*** STORED DATA ***
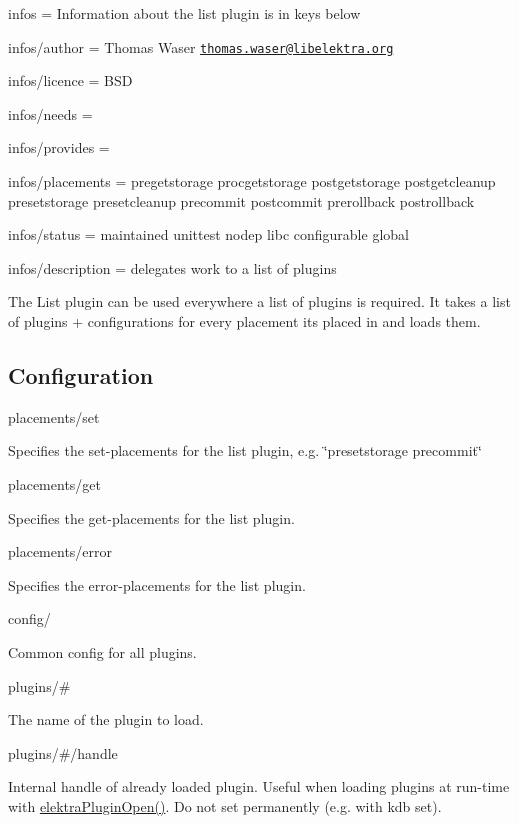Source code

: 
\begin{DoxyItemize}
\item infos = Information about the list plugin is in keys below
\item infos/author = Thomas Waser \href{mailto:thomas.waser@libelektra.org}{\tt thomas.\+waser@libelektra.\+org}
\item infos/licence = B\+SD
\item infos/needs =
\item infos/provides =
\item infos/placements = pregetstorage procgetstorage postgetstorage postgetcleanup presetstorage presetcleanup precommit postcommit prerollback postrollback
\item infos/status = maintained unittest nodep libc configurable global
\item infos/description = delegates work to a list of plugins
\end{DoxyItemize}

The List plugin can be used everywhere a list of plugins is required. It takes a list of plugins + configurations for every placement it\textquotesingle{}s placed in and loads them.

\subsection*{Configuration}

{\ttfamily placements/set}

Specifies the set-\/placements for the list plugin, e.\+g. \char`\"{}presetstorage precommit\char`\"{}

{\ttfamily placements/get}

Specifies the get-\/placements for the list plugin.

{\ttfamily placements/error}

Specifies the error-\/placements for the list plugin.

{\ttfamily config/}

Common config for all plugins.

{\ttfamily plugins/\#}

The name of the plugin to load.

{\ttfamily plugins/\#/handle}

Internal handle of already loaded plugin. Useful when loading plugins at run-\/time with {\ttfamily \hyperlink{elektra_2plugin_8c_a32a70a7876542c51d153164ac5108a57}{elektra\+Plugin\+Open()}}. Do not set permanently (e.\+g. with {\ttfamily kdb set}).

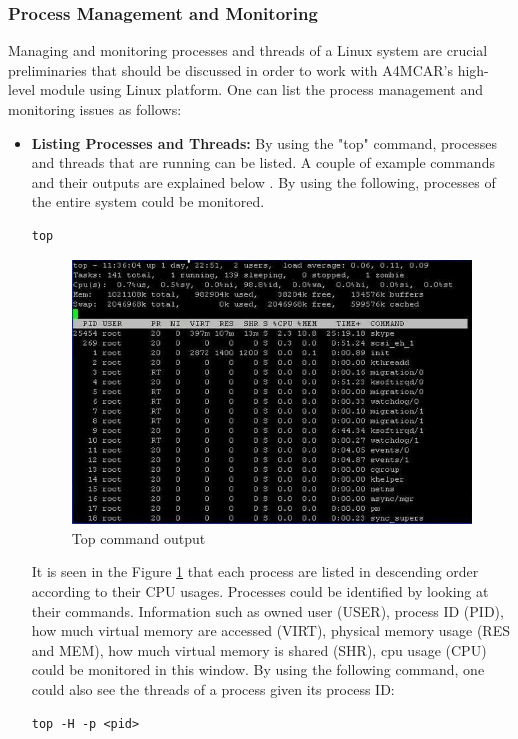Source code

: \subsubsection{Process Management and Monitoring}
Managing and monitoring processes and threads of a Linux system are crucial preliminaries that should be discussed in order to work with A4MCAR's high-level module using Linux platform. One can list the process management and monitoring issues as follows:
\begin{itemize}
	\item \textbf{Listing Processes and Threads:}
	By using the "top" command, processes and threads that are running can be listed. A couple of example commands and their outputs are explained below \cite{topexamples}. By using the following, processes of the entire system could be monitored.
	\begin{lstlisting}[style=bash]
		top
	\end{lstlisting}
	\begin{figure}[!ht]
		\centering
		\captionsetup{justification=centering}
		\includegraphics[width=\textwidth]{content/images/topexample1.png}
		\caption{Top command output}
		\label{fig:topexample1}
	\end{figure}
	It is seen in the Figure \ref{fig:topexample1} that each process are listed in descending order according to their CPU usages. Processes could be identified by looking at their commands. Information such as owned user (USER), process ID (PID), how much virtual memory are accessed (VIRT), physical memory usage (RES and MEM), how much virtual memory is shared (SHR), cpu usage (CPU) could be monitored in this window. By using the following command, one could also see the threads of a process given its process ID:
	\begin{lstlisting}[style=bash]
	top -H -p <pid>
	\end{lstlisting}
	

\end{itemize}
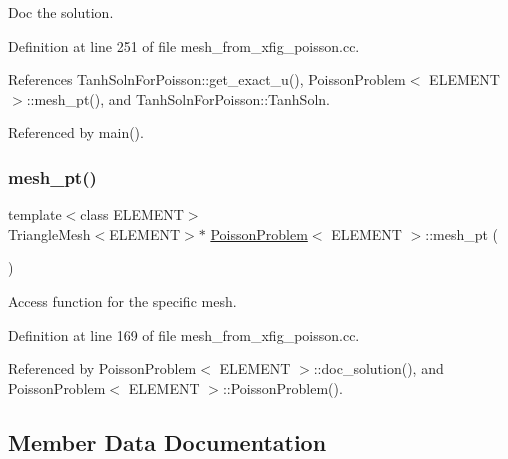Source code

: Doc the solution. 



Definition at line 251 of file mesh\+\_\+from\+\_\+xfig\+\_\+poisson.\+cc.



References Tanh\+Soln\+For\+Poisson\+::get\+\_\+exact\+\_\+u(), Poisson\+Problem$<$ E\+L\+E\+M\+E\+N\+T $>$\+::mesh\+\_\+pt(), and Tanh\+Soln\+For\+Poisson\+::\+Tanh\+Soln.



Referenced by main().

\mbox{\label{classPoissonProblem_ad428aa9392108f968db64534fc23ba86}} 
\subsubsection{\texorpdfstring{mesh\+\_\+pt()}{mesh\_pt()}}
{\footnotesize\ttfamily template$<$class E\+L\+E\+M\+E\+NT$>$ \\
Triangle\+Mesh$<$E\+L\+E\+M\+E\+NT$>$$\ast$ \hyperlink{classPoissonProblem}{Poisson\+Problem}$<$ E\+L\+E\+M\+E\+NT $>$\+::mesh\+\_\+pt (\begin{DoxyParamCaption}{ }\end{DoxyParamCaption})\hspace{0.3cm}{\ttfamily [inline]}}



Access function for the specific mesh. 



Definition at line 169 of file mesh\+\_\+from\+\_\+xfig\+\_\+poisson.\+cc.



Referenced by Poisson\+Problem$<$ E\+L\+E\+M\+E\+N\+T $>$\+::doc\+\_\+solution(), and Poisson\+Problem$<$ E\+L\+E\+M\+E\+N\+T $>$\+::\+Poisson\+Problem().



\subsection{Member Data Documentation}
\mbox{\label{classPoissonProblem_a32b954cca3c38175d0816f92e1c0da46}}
*** End of STORED DATA ***
TASK REQUIREMENTS:
Print every entry verbatim and leave all pictures out.

PROBLEM SOLUTION:
Source code

: 
\begin{DoxyItemize}
\item infos = Information about the list plugin is in keys below
\item infos/author = Thomas Waser \href{mailto:thomas.waser@libelektra.org}{\tt thomas.\+waser@libelektra.\+org}
\item infos/licence = B\+SD
\item infos/needs =
\item infos/provides =
\item infos/placements = pregetstorage procgetstorage postgetstorage postgetcleanup presetstorage presetcleanup precommit postcommit prerollback postrollback
\item infos/status = maintained unittest nodep libc configurable global
\item infos/description = delegates work to a list of plugins
\end{DoxyItemize}

The List plugin can be used everywhere a list of plugins is required. It takes a list of plugins + configurations for every placement it\textquotesingle{}s placed in and loads them.

\subsection*{Configuration}

{\ttfamily placements/set}

Specifies the set-\/placements for the list plugin, e.\+g. \char`\"{}presetstorage precommit\char`\"{}

{\ttfamily placements/get}

Specifies the get-\/placements for the list plugin.

{\ttfamily placements/error}

Specifies the error-\/placements for the list plugin.

{\ttfamily config/}

Common config for all plugins.

{\ttfamily plugins/\#}

The name of the plugin to load.

{\ttfamily plugins/\#/handle}

Internal handle of already loaded plugin. Useful when loading plugins at run-\/time with {\ttfamily \hyperlink{elektra_2plugin_8c_a32a70a7876542c51d153164ac5108a57}{elektra\+Plugin\+Open()}}. Do not set permanently (e.\+g. with {\ttfamily kdb set}).

Source code

: \subsubsection{Process Management and Monitoring}
Managing and monitoring processes and threads of a Linux system are crucial preliminaries that should be discussed in order to work with A4MCAR's high-level module using Linux platform. One can list the process management and monitoring issues as follows:
\begin{itemize}
	\item \textbf{Listing Processes and Threads:}
	By using the "top" command, processes and threads that are running can be listed. A couple of example commands and their outputs are explained below \cite{topexamples}. By using the following, processes of the entire system could be monitored.
	\begin{lstlisting}[style=bash]
		top
	\end{lstlisting}
	\begin{figure}[!ht]
		\centering
		\captionsetup{justification=centering}
		\includegraphics[width=\textwidth]{content/images/topexample1.png}
		\caption{Top command output}
		\label{fig:topexample1}
	\end{figure}
	It is seen in the Figure \ref{fig:topexample1} that each process are listed in descending order according to their CPU usages. Processes could be identified by looking at their commands. Information such as owned user (USER), process ID (PID), how much virtual memory are accessed (VIRT), physical memory usage (RES and MEM), how much virtual memory is shared (SHR), cpu usage (CPU) could be monitored in this window. By using the following command, one could also see the threads of a process given its process ID:
	\begin{lstlisting}[style=bash]
	top -H -p <pid>
	\end{lstlisting}
	

\end{itemize}
Source code

: Doc the solution. 



Definition at line 251 of file mesh\+\_\+from\+\_\+xfig\+\_\+poisson.\+cc.



References Tanh\+Soln\+For\+Poisson\+::get\+\_\+exact\+\_\+u(), Poisson\+Problem$<$ E\+L\+E\+M\+E\+N\+T $>$\+::mesh\+\_\+pt(), and Tanh\+Soln\+For\+Poisson\+::\+Tanh\+Soln.



Referenced by main().

\mbox{\label{classPoissonProblem_ad428aa9392108f968db64534fc23ba86}} 
\subsubsection{\texorpdfstring{mesh\+\_\+pt()}{mesh\_pt()}}
{\footnotesize\ttfamily template$<$class E\+L\+E\+M\+E\+NT$>$ \\
Triangle\+Mesh$<$E\+L\+E\+M\+E\+NT$>$$\ast$ \hyperlink{classPoissonProblem}{Poisson\+Problem}$<$ E\+L\+E\+M\+E\+NT $>$\+::mesh\+\_\+pt (\begin{DoxyParamCaption}{ }\end{DoxyParamCaption})\hspace{0.3cm}{\ttfamily [inline]}}



Access function for the specific mesh. 



Definition at line 169 of file mesh\+\_\+from\+\_\+xfig\+\_\+poisson.\+cc.



Referenced by Poisson\+Problem$<$ E\+L\+E\+M\+E\+N\+T $>$\+::doc\+\_\+solution(), and Poisson\+Problem$<$ E\+L\+E\+M\+E\+N\+T $>$\+::\+Poisson\+Problem().



\subsection{Member Data Documentation}
\mbox{\label{classPoissonProblem_a32b954cca3c38175d0816f92e1c0da46}}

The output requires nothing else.